Crucially, that display concession does not extend to assemblies used in mobile phones, smartwatches, televisions, smart meters, or interactive flat panels.
So while the headline framing is one of duties removed on “some” electronics and smartphone parts, the reality is a targeted list of inputs and factory equipment rather than a blanket cut on finished components.
Investors read the direction of travel quickly. Shares in electronics-manufacturing-services firms including Dixon Technologies, Kaynes Technology, and Amber Enterprises rallied after the notification, on expectations that cheaper inputs will fatten margins across the sector.
The policy fits a longer arc. India has leaned heavily on production-linked incentive schemes to build out phone and component assembly, and mobile phones have become one of its biggest export categories, led by Apple’s supplier network and contract manufacturers such as Foxconn and Tata Electronics.
Those firms have been steadily shifting iPhone output to Indian plants, a realignment underscored by a recent Tata data leak that exposed parts of Apple’s supplier map. Lowering the tax on imported inputs is meant to make that assembly base more competitive against rivals in China and Vietnam, where average tariffs on parts have historically been far lower.

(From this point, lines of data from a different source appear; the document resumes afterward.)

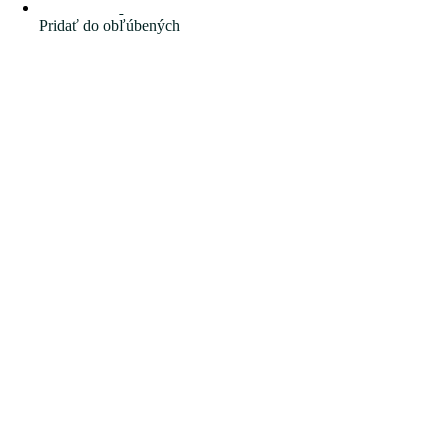
Pridať do obľúbených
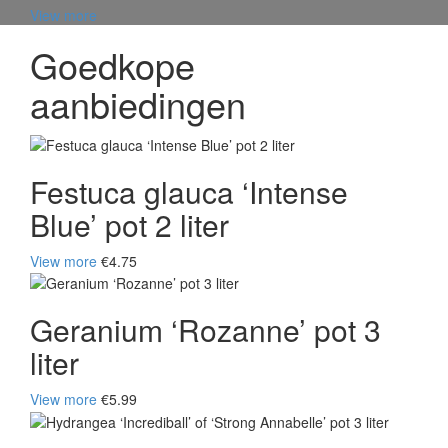
View more
Goedkope
aanbiedingen
Festuca glauca ‘Intense
Blue’ pot 2 liter
View more
€4.75
Geranium ‘Rozanne’ pot 3
liter
View more
€5.99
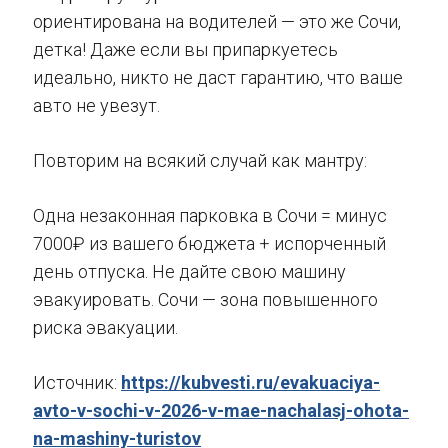
ориентирована на водителей — это же Сочи,
детка! Даже если вы припаркуетесь
идеально, никто не даст гарантию, что ваше
авто не увезут.
Повторим на всякий случай как мантру:
Одна незаконная парковка в Сочи = минус
7000₽ из вашего бюджета + испорченный
день отпуска. Не дайте свою машину
эвакуировать. Сочи — зона повышенного
риска эвакуации.
Источник:
https://kubvesti.ru/evakuaciya-
avto-v-sochi-v-2026-v-mae-nachalasj-ohota-
na-mashiny-turistov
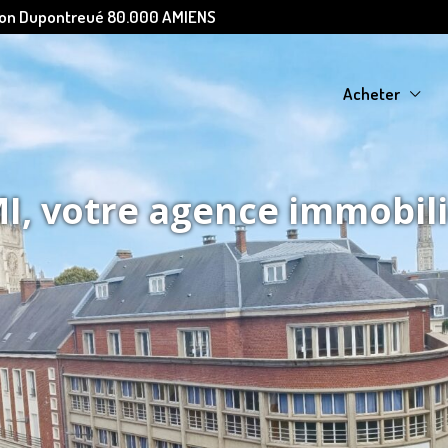
Léon Dupontreué 80.000 AMIENS
Acheter
, votre agence immobil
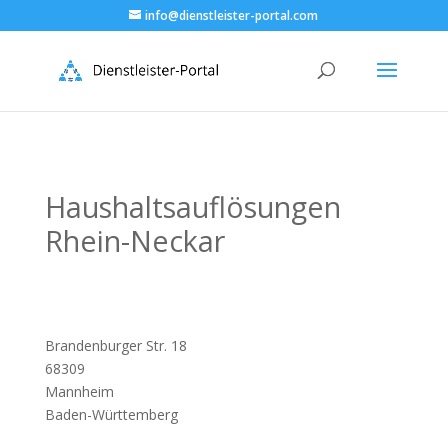
info@dienstleister-portal.com
Haushaltsauflösungen
Rhein-Neckar
Brandenburger Str. 18
68309
Mannheim
Baden-Württemberg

The wider ambition stretches into chips and clean energy. The exemptions dovetail with India’s semiconductor and electronics manufacturing funds, and with a battery push tied to its electric-vehicle goals, all part of an effort to move from assembling imported kits towards making more of each device at home.
The notification also extended relief to certain capital goods and machinery used more broadly across manufacturing, part of a package that industry groups had long lobbied for.
Analysts cautioned that the immediate effect on retail prices may be modest, since the biggest savings accrue to factories and component makers rather than to shoppers buying finished phones off the shelf.
For manufacturers, the immediate benefit is simple arithmetic. Every duty stripped from a coil, a cell, or a piece of factory equipment shaves a little from the landed cost of building in India, and the government is betting those small sums add up to a bigger share of the world’s hardware. Suppliers such as Apple assembler Luxshare have been expanding fast across Asia, and Delhi wants more of that growth to land inside its borders.